The Turkish government, as everyone knows, has faced serious graft allegations, most of which appear to be true, judging by the voice recordings and photos leaked online by Twitter users. Tension has been high in the country since the Gezi Protests, but the polarization of the nation seems to have gotten worse recently.
As a result, the municipal elections this Sunday are now being referred to as a “war of independence,” and nobody is talking about what really matters for livable and sustainable cities. The Justice and Development Party (AKP) is notorious for its deforestation policies as well as aggressive dam-building, and for taking no special measures to mitigate the effects of climate change. In fact, the other day I came across an İstanbul Metropolitan Municipality (İBB) banner touting “the pleasure of uninterrupted water flow,” a slogan used initially by Forestry and Water Affairs Minister Veysel Eroğlu to announce the building of a dam on the Melen River earlier this March. Rainfall this year was 45 percent lower than the year before in Turkey, and the flow of the Melen has slowed by 50 percent. In other words, there is no water to trap in dam reservoirs. Turkey is going through its driest period of the past half-century. Yet Eroğlu said he will shave his moustache if İstanbul faces water shortages. As Recep Tayyip Erdoğan et al. sacrifice the last remaining trees and wetlands of the country to provide lucrative tenders to friends and family and fail to even think of developing policies to limit greenhouse gas emissions and conserve water resources, they are stealing our future. And then they laugh about it. I don’t know what else to make of the moustache comment.
Yet a water crisis is no laughing matter.
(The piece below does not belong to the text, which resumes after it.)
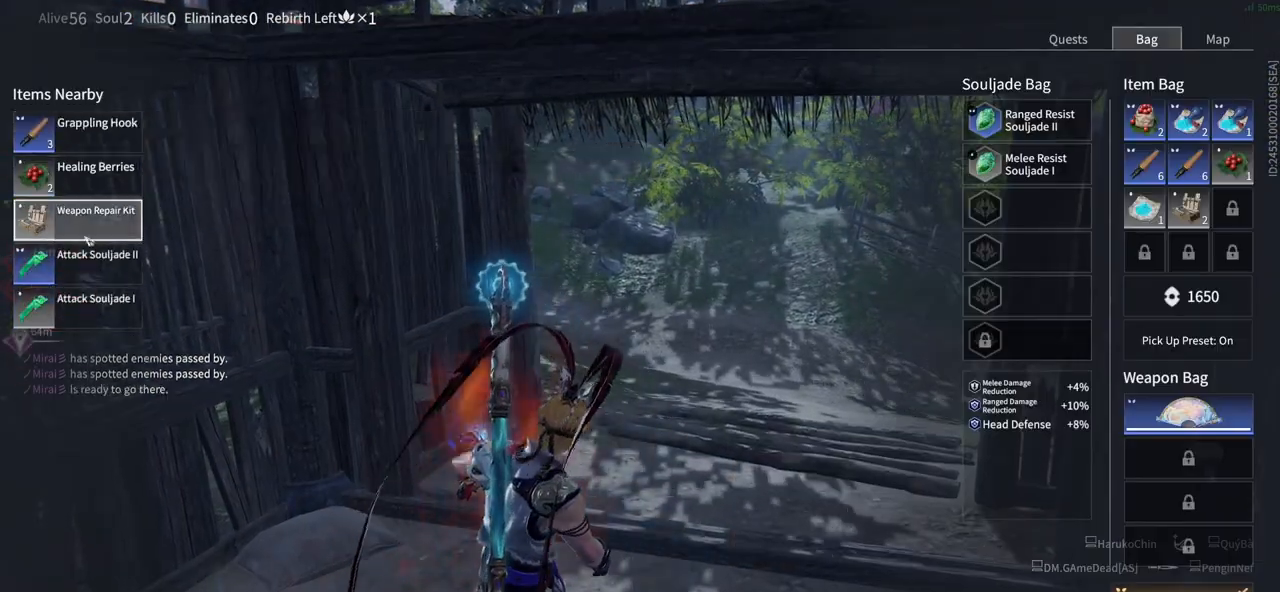
{"keys": [], "mouse": ["left"], "events": [[133, "mouse_left", "down"], [216, "mouse_left", "up"], [500, "mouse_left", "down"]]}
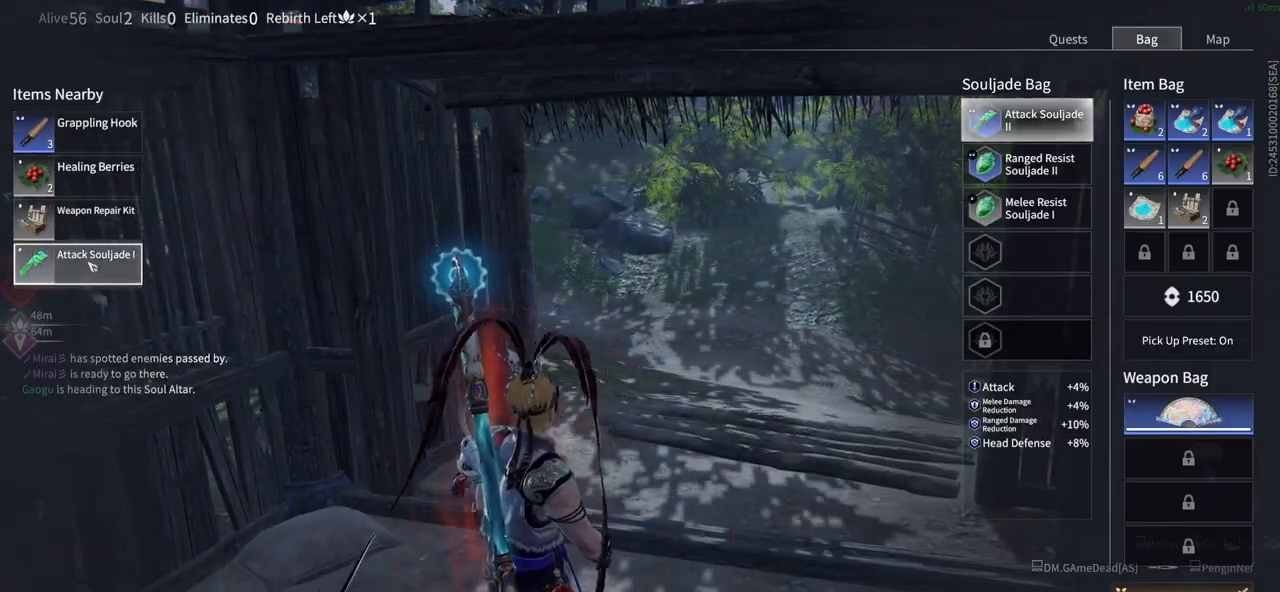
{"keys": [], "mouse": [], "events": [[150, "mouse_left", "up"]]}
March 22 World Water Day, and the Bursa Water Platform made a statement to mark the day in which they accused the government of commercializing the country’s limited water resources, leaving the entire population’s water needs in the hands of a few elite groups.
According to the platform’s statement, Turkey can be considered a water-poor country, given its population of 76.6 million and consumable water potential of 112 billion cubic meters (meaning that the annual usable water potential per capita is 1,460 cubic meters.) The platform called on the people to fight the government’s relentless policies of deforestation and draining wetlands to make room for more construction projects that will inevitably cause a water crisis.
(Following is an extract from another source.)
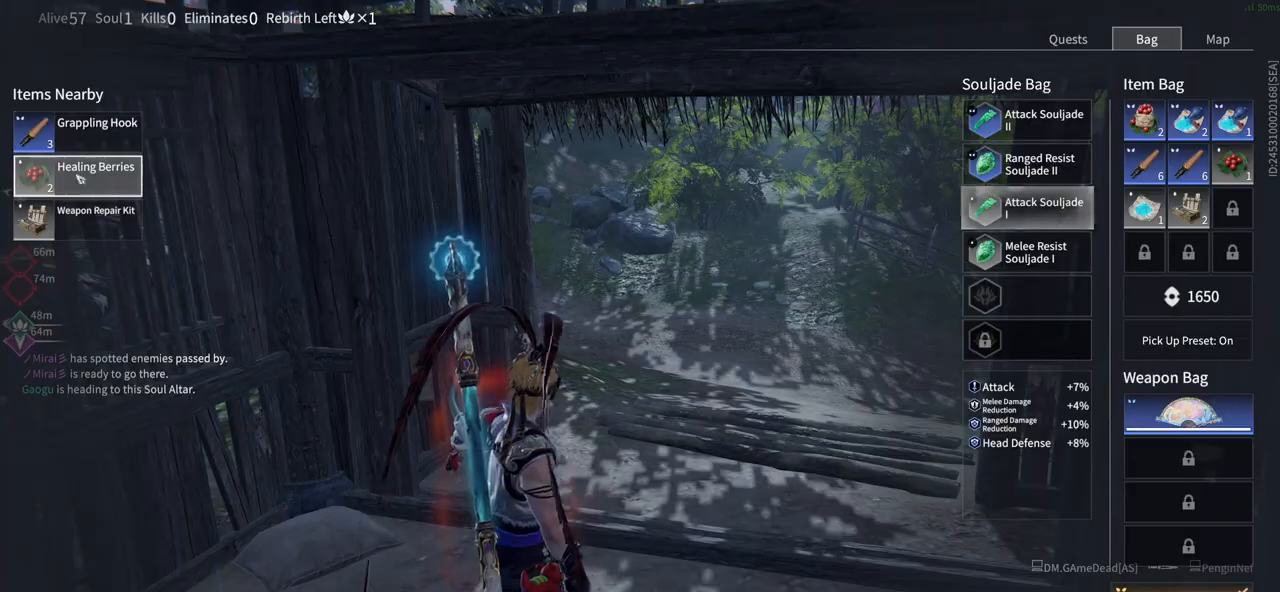
{"keys": ["w"], "mouse": [], "events": [[200, "mouse_left", "down"], [300, "mouse_left", "up"], [483, "w", "down"]]}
Yet the AKP still has many supporters and will likely garner a large portion of the vote in this weekend’s municipal elections, which we are all treating as general elections for all intents and purposes given the political situation of the country.
At the end of the day, Turkey’s lack of a strong green opposition is responsible for the failure to explain to the people that will vote for the AKP that although today they might be benefiting financially from the construction juggernaut riding roughshod over the last remaining forests and national parks, in the long run, they are stealing the future of their children, especially if they have taken the prime minister’s advice to have at least three.